Il appartient donc au tribunal de vérifier la légalité de cette pénalité financière au regard des dispositions précitées.
Le tribunal constate, à l'analyse des pièces et des écritures de la caisse, que celle-ci se prévaut du régime spécifique applicable en cas de fraude, prévu à l'article L.114-17-1 VII. du code de la sécurité sociale.
Or, la caisse primaire d'assurance maladie du Rhône ne démontre pas, ni même n'allègue, que les fausses déclarations de ressources effectuées par monsieur [W] [R] ont été précédées, accompagnées ou suivies de la production d'un document faux ou falsifié aux fins d'établir la preuve de faits corroborant ces fausses déclarations.
En conséquence, et en application des dispositions précitées, si monsieur [W] [R] a bien commis une faute définie à l'article R.147-6 du code de la sécurité sociale susceptible de justifier une pénalité financière, il n'est pas établi qu'il ait commis une fraude définie à l'article R.147-11 du même code.
Il en résulte que la pénalité financière infligée à monsieur [W] [R] ne pouvait être prononcée qu'après saisine pour avis de la commission des pénalités, s'agissant d'une formalité procédurale substantielle, dont l'objet est d'apprécier la gravité de la faute reprochée et de pondérer le montant de la pénalité envisagée.

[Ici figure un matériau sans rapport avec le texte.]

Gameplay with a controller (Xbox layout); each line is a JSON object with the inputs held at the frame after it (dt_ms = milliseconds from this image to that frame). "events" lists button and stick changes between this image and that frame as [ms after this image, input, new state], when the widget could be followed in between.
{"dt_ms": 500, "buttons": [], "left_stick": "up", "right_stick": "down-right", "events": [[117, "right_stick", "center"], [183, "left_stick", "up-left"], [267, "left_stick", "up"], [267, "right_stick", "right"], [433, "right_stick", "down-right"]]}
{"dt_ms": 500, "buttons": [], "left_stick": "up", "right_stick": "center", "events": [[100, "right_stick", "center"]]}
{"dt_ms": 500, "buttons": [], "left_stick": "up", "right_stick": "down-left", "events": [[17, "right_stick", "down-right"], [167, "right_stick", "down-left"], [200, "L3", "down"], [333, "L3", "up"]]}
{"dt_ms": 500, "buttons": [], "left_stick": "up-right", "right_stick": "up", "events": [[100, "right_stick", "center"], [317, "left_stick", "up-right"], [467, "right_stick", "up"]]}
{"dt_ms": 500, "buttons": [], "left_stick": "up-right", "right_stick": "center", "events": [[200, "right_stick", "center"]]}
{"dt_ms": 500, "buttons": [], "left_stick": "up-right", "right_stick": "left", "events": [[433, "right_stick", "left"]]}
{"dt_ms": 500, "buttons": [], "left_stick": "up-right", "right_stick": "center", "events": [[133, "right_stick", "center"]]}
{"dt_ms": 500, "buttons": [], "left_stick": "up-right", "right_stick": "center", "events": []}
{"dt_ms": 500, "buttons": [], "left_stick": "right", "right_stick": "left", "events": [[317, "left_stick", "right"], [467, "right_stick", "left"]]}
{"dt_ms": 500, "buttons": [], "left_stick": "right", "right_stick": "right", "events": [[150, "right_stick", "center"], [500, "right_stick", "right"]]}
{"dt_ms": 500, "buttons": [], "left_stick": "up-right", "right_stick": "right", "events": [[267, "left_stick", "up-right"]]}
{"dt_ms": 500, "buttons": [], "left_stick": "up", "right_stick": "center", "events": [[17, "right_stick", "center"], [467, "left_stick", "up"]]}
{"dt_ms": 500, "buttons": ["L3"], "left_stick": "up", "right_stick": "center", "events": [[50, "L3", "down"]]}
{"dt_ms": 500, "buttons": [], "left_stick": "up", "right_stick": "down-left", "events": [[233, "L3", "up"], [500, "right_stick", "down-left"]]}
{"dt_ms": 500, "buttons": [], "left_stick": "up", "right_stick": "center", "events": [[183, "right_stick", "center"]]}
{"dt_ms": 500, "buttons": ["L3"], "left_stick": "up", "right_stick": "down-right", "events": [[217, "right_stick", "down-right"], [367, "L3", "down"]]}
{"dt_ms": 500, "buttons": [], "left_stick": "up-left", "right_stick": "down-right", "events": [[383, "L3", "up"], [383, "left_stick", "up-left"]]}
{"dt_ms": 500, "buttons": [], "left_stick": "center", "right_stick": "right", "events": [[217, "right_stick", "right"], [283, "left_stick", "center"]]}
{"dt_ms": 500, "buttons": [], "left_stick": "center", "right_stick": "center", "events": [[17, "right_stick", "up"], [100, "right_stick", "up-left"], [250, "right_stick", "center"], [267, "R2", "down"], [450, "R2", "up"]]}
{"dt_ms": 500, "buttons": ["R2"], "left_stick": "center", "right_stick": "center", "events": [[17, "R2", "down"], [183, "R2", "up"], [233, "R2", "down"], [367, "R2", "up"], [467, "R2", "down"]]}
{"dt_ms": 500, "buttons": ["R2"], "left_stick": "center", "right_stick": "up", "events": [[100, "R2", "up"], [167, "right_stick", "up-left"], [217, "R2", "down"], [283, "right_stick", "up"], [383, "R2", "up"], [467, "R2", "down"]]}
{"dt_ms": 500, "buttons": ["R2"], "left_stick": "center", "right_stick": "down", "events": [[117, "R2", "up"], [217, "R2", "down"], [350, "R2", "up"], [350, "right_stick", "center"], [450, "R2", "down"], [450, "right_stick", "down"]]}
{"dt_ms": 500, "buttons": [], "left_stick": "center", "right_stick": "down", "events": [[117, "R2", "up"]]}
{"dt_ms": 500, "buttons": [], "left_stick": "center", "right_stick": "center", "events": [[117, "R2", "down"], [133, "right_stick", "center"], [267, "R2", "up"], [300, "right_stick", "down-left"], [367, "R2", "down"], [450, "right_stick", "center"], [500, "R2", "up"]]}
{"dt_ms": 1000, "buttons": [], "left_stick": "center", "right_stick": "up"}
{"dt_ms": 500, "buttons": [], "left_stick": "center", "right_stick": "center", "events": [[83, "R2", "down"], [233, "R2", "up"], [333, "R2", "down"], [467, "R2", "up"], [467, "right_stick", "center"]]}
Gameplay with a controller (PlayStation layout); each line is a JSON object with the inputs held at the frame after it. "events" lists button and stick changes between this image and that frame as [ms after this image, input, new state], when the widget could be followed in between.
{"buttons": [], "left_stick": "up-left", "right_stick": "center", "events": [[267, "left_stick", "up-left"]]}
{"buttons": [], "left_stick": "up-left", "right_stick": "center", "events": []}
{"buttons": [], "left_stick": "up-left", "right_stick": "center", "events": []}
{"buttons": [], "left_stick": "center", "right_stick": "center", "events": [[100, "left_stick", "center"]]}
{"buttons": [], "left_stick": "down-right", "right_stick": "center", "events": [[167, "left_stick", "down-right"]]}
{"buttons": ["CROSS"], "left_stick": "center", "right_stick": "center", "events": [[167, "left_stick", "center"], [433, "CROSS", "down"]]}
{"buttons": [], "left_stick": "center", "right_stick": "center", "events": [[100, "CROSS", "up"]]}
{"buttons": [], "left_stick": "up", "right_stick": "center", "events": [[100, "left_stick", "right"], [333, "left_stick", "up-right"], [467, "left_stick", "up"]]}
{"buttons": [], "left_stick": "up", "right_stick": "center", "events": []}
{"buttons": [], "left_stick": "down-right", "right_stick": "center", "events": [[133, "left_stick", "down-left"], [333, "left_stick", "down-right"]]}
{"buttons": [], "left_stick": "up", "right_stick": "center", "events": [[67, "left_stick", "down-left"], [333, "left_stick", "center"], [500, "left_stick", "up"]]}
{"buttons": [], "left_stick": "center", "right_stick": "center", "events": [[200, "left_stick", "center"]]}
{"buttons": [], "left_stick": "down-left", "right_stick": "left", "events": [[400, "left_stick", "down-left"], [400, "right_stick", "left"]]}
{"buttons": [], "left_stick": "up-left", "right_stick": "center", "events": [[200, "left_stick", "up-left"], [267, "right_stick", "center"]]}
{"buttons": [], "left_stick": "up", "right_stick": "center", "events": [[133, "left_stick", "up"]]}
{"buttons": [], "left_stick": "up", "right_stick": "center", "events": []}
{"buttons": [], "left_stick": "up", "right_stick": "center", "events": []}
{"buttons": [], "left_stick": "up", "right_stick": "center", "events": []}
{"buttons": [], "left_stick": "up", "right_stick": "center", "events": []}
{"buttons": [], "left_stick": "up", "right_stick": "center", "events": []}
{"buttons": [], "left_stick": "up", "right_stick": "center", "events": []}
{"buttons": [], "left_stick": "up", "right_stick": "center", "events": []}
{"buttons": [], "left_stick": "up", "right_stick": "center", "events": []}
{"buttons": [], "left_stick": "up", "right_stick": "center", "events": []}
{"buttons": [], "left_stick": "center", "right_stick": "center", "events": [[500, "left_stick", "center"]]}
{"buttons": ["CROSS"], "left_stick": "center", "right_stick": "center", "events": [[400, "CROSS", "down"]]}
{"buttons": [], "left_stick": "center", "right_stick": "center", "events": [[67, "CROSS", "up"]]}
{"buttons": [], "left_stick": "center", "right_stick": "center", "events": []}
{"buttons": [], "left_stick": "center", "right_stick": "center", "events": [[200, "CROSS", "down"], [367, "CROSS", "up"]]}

La caisse confirme qu'en l'espèce, la commission des pénalités n'a pas été saisie, de sorte que la procédure de pénalité mise en œuvre à l'encontre de monsieur [W] [R] est irrégulière.
En conséquence, il y a lieu d'annuler la pénalité financière de 800 euros notifiée à l'assuré le 10 avril 2018.
PAR CES MOTIFS
Le pôle social du tribunal judiciaire de Lyon, statuant par jugement contradictoire et en dernier ressort :
Annule la pénalité financière de 800 euros notifiée à monsieur [W] [R] le 10 avril 2018 ;
Déboute la caisse primaire d'assurance maladie du Rhône de ses demandes ;
Condamne la caisse primaire d'assurance maladie du Rhône aux dépens de l'instance ;
Ainsi jugé et mis à disposition au greffe du tribunal le 14 juin 2024, et signé par le président et la greffière.